Das Gericht hat den Trennungsunterhalt verwehrt mit der Begründung, dass die Erwerbsbemühungen der Frau völlig unzureichend gewesen sind. Sie habe deutlich gemacht, dass sie arbeiten und nicht zu Hause bleiben will. Dann sind drei Bewerbungen in sechs Monaten aber zu wenig. Wenn sich die Frau ernsthaft bemüht hätte, hätte sie wohl eine Arbeit finden können. Der Trennungsunterhalt wurde deswegen nur auf die ersten sechs Monate der Trennung beschränkt. Von da an war die Frau für ihr eigenes Einkommen verantwortlich.

Es spielen also mehrere Faktoren eine Rolle:

  • Wurde schon während der Ehe gearbeitet?
  • Müssen Kinder betreut werden?
  • Ist eine Erwerbspflicht ein großer Einschnitt in die bisherige Lebensführung?
  • Wie lange besteht die Ehe schon?
ZZ

Praxistipp

Insbesondere bei einer kurzen Ehe muss der Unterhaltsbegehrende schneller einer Arbeit nachgehen. Das gilt umso mehr, wenn die der Unterhaltsbegehrende bereits während der Ehe gearbeitet hat.

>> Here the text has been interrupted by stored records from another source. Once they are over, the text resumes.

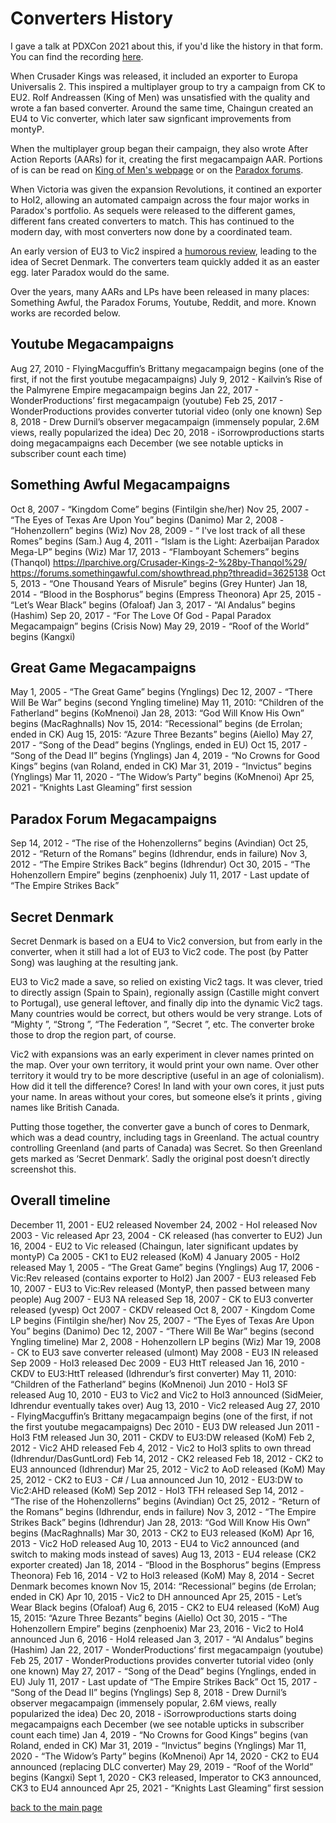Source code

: # Converters History

I gave a talk at PDXCon 2021 about this, if you'd like the history in that form. You can find the recording [here](https://www.twitch.tv/videos/1032428222?filter=highlights&sort=time).

When Crusader Kings was released, it included an exporter to Europa Universalis 2. This inspired a multiplayer group to try a campaign from CK to EU2. Rolf Andreassen (King of Men) was unsatisfied with the quality and wrote a fan based converter. Around the same time, Chaingun created an EU4 to Vic converter, which later saw signficant improvements from montyP.

When the multiplayer group began their campaign, they also wrote After Action Reports (AARs) for it, creating the first megacampaign AAR. Portions of is can be read on [King of Men's webpage](https://sites.google.com/site/komskustomkonverters/aars) or on the [Paradox forums](https://forum.paradoxplaza.com/forum/threads/the-great-game-mp-aar.197420/).

When Victoria was given the expansion Revolutions, it contined an exporter to HoI2, allowing an automated campaign across the four major works in Paradox's portfolio. As sequels were released to the different games, different fans created converters to match. This has continued to the modern day, with most converters now done by a coordinated team.

An early version of EU3 to Vic2 inspired a [humorous review](https://lparchive.org/Victoria-II-Heart-of-Darkness/Update%2019/), leading to the idea of Secret Denmark. The converters team quickly added it as an easter egg. later Paradox would do the same.

Over the years, many AARs and LPs have been released in many places: Something Awful, the Paradox Forums, Youtube, Reddit, and more. Known works are recorded below.

## Youtube Megacampaigns
Aug 27, 2010 - FlyingMacguffin’s Brittany megacampaign begins (one of the first, if not the first youtube megacampaigns)
July 9, 2012 - Kailvin’s Rise of the Palmyrene Empire megacampaign begins
Jan 22, 2017 - WonderProductions’ first megacampaign (youtube)
Feb 25, 2017 - WonderProductions provides converter tutorial video (only one known)
Sep 8, 2018 - Drew Durnil’s observer megacampaign (immensely popular, 2.6M views, really popularized the idea)
Dec 20, 2018 - iSorrowproductions starts doing megacampaigns each December (we see notable upticks in subscriber count each time)

## Something Awful Megacampaigns
Oct 8, 2007 - “Kingdom Come” begins (Fintilgin she/her)
Nov 25, 2007 - “The Eyes of Texas Are Upon You” begins (Danimo)
Mar 2, 2008 - “Hohenzollern” begins (Wiz)
Nov 28, 2009 - “ I've lost track of all these Romes” begins (Sam.)
Aug 4, 2011 - “Islam is the Light: Azerbaijan Paradox Mega-LP” begins (Wiz)
Mar 17, 2013 - “Flamboyant Schemers” begins (Thanqol)
https://lparchive.org/Crusader-Kings-2-%28by-Thanqol%29/
https://forums.somethingawful.com/showthread.php?threadid=3625138
Oct 5, 2013 - “One Thousand Years of Misrule” begins (Grey Hunter)
Jan 18, 2014 - “Blood in the Bosphorus” begins (Empress Theonora)
Apr 25, 2015 - “Let’s Wear Black” begins (Ofaloaf)
Jan 3, 2017 -  “Al Andalus” begins (Hashim)
Sep 20, 2017 - “For The Love Of God - Papal Paradox Megacampaign” begins (Crisis Now)
May 29, 2019 - “Roof of the World” begins (Kangxi)


## Great Game Megacampaigns
May 1, 2005 - “The Great Game” begins (Ynglings)
Dec 12, 2007 - “There Will Be War” begins (second Yngling timeline)
May 11, 2010: “Children of the Fatherland” begins (KoMnenoi)
Jan 28, 2013: “God Will Know His Own” begins (MacRaghnalls)
Nov 15, 2014: “Recessional” begins (de Errolan; ended in CK)
Aug 15, 2015: “Azure Three Bezants” begins (Aiello)
May 27, 2017 - “Song of the Dead” begins (Ynglings, ended in EU)
Oct 15, 2017 - “Song of the Dead II” begins (Ynglings)
Jan 4, 2019 - “No Crowns for Good Kings” begins (van Roland, ended in CK)
Mar 31, 2019 - “Invictus” begins (Ynglings)
Mar 11, 2020 - “The Widow’s Party” begins (KoMnenoi)
Apr 25, 2021 - “Knights Last Gleaming” first session


## Paradox Forum Megacampaigns
Sep 14, 2012 - “The rise of the Hohenzollerns” begins (Avindian)
Oct 25, 2012 - “Return of the Romans” begins (Idhrendur, ends in failure)
Nov 3, 2012 - “The Empire Strikes Back” begins (Idhrendur)
Oct 30, 2015 - “The Hohenzollern Empire” begins (zenphoenix)
July 11, 2017 - Last update of “The Empire Strikes Back”

## Secret Denmark
Secret Denmark is based on a EU4 to Vic2 conversion, but from early in the converter, when it still had a lot of EU3 to Vic2 code. The post (by Patter Song) was laughing at the resulting jank.

EU3 to Vic2 made a save, so relied on existing Vic2 tags. It was clever, tried to directly assign (Spain to Spain), regionally assign (Castille might convert to Portugal), use general leftover, and finally dip into the dynamic Vic2 tags. Many countries would be correct, but others would be very strange. Lots of “Mighty <region>”, “Strong <region>”, “The Federation <of region>”, “Secret <region>”, etc. The converter broke those to drop the region part, of course.

Vic2 with expansions was an early experiment in clever names printed on the map. Over your own territory, it would print your own name. Over other territory it would try to be more descriptive (useful in an age of colonialism). How did it tell the difference? Cores! In land with your own cores, it just puts your name. In areas without your cores, but someone else’s it prints <Your adjective> <other county name>, giving names like British Canada.

Putting those together, the converter gave a bunch of cores to Denmark, which was a dead country, including tags in Greenland. The actual country controlling Greenland (and parts of Canada) was Secret. So then Greenland gets marked as ‘Secret Denmark’. Sadly the original post doesn’t directly screenshot this.

## Overall timeline

December 11, 2001 - EU2 released
November 24, 2002 - HoI released
Nov 2003 - Vic released
Apr 23, 2004 - CK released (has converter to EU2)
Jun 16, 2004 - EU2 to Vic released (Chaingun, later significant updates by montyP)
Ca 2005 - CK1 to EU2 released (KoM)
4 January 2005 - HoI2 released
May 1, 2005 - “The Great Game” begins (Ynglings)
Aug 17, 2006 - Vic:Rev released (contains exporter to HoI2)
Jan 2007 - EU3 released
Feb 10, 2007 - EU3 to Vic:Rev released (MontyP, then passed between many people)
Aug 2007 - EU3 NA released
Sep 18, 2007 - CK to EU3 converter released (yvesp)
Oct 2007 - CKDV released
Oct 8, 2007 - Kingdom Come LP begins (Fintilgin she/her)
Nov 25, 2007 - “The Eyes of Texas Are Upon You” begins (Danimo)
Dec 12, 2007 - “There Will Be War” begins (second Yngling timeline)
Mar 2, 2008 - Hohenzollern LP begins (Wiz)
Mar 19, 2008 - CK to EU3 save converter released (ulmont)
May 2008 - EU3 IN released
Sep 2009 - HoI3 released
Dec 2009 - EU3 HttT released
Jan 16, 2010 - CKDV to EU3:HttT released (Idhrendur’s first converter)
May 11, 2010: “Children of the Fatherland” begins (KoMnenoi)
Jun 2010 - HoI3 SF released
Aug 10, 2010 - EU3 to Vic2 and Vic2 to HoI3 announced (SidMeier, Idhrendur eventually takes over)
Aug 13, 2010 - Vic2 released
Aug 27, 2010 - FlyingMacguffin’s Brittany megacampaign begins (one of the first, if not the first youtube megacampaigns)
Dec 2010 - EU3 DW released
Jun 2011 - HoI3 FtM released
Jun 30, 2011 - CKDV to EU3:DW released (KoM)
Feb 2, 2012 - Vic2 AHD released
Feb 4, 2012 - Vic2 to HoI3 splits to own thread (Idhrendur/DasGuntLord)
Feb 14, 2012 - CK2 released
Feb 18, 2012 - CK2 to EU3 announced (Idhrendur)
Mar 25, 2012 - Vic2 to AoD released (KoM)
May 25, 2012 - CK2 to EU3 - C# / Lua announced
Jun 10, 2012 - EU3:DW to Vic2:AHD released (KoM)
Sep 2012 - HoI3 TFH released
Sep 14, 2012 - “The rise of the Hohenzollerns” begins (Avindian)
Oct 25, 2012 - “Return of the Romans” begins (Idhrendur, ends in failure)
Nov 3, 2012 - “The Empire Strikes Back” begins (Idhrendur)
Jan 28, 2013: “God Will Know His Own” begins (MacRaghnalls)
Mar 30, 2013 - CK2 to EU3 released (KoM)
Apr 16, 2013 - Vic2 HoD released
Aug 10, 2013 - EU4 to Vic2 announced (and switch to making mods instead of saves)
Aug 13, 2013 - EU4 release (CK2 exporter created)
Jan 18, 2014 - “Blood in the Bosphorus” begins (Empress Theonora)
Feb 16, 2014 - V2 to HoI3 released (KoM)
May 8, 2014 - Secret Denmark becomes known
Nov 15, 2014: “Recessional” begins (de Errolan; ended in CK)
Apr 10, 2015 - Vic2 to DH announced
Apr 25, 2015 - Let’s Wear Black begins (Ofaloaf)
Aug 6, 2015 - CK2 to EU4 released (KoM)
Aug 15, 2015: “Azure Three Bezants” begins (Aiello)
Oct 30, 2015 - “The Hohenzollern Empire” begins (zenphoenix)
Mar 23, 2016 - Vic2 to HoI4 announced
Jun 6, 2016 - HoI4 released
Jan 3, 2017 -  “Al Andalus” begins (Hashim)
Jan 22, 2017 - WonderProductions’ first megacampaign (youtube)
Feb 25, 2017 - WonderProductions provides converter tutorial video (only one known)
May 27, 2017 - “Song of the Dead” begins (Ynglings, ended in EU)
July 11, 2017 - Last update of “The Empire Strikes Back”
Oct 15, 2017 - “Song of the Dead II” begins (Ynglings)
Sep 8, 2018 - Drew Durnil’s observer megacampaign (immensely popular, 2.6M views, really popularized the idea)
Dec 20, 2018 - iSorrowproductions starts doing megacampaigns each December (we see notable upticks in subscriber count each time)
Jan 4, 2019 - “No Crowns for Good Kings” begins (van Roland, ended in CK)
Mar 31, 2019 - “Invictus” begins (Ynglings)
Mar 11, 2020 - “The Widow’s Party” begins (KoMnenoi)
Apr 14, 2020 - CK2 to EU4 announced (replacing DLC converter)
May 29, 2019 - “Roof of the World” begins (Kangxi)
Sept 1, 2020 - CK3 released, Imperator to CK3 announced, CK3 to EU4 announced
Apr 25, 2021 - “Knights Last Gleaming” first session

[back to the main page](index.md)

Der Trennungsunterhalt ist nur während der Zeit des Getrenntlebens zu zahlen. Wenn die Ehe geschieden wird und ein rechtskräftiger Scheidungsbeschluss vorliegt, entfällt der Anspruch auf Trennungsunterhalt. Ab jetzt kommt nur noch nachehelicher Unterhalt in Frage. Achtung: es handelt sich um zwei verschiedene Arten von Unterhalt, die getrennt voneinander geltend gemacht werden müssen!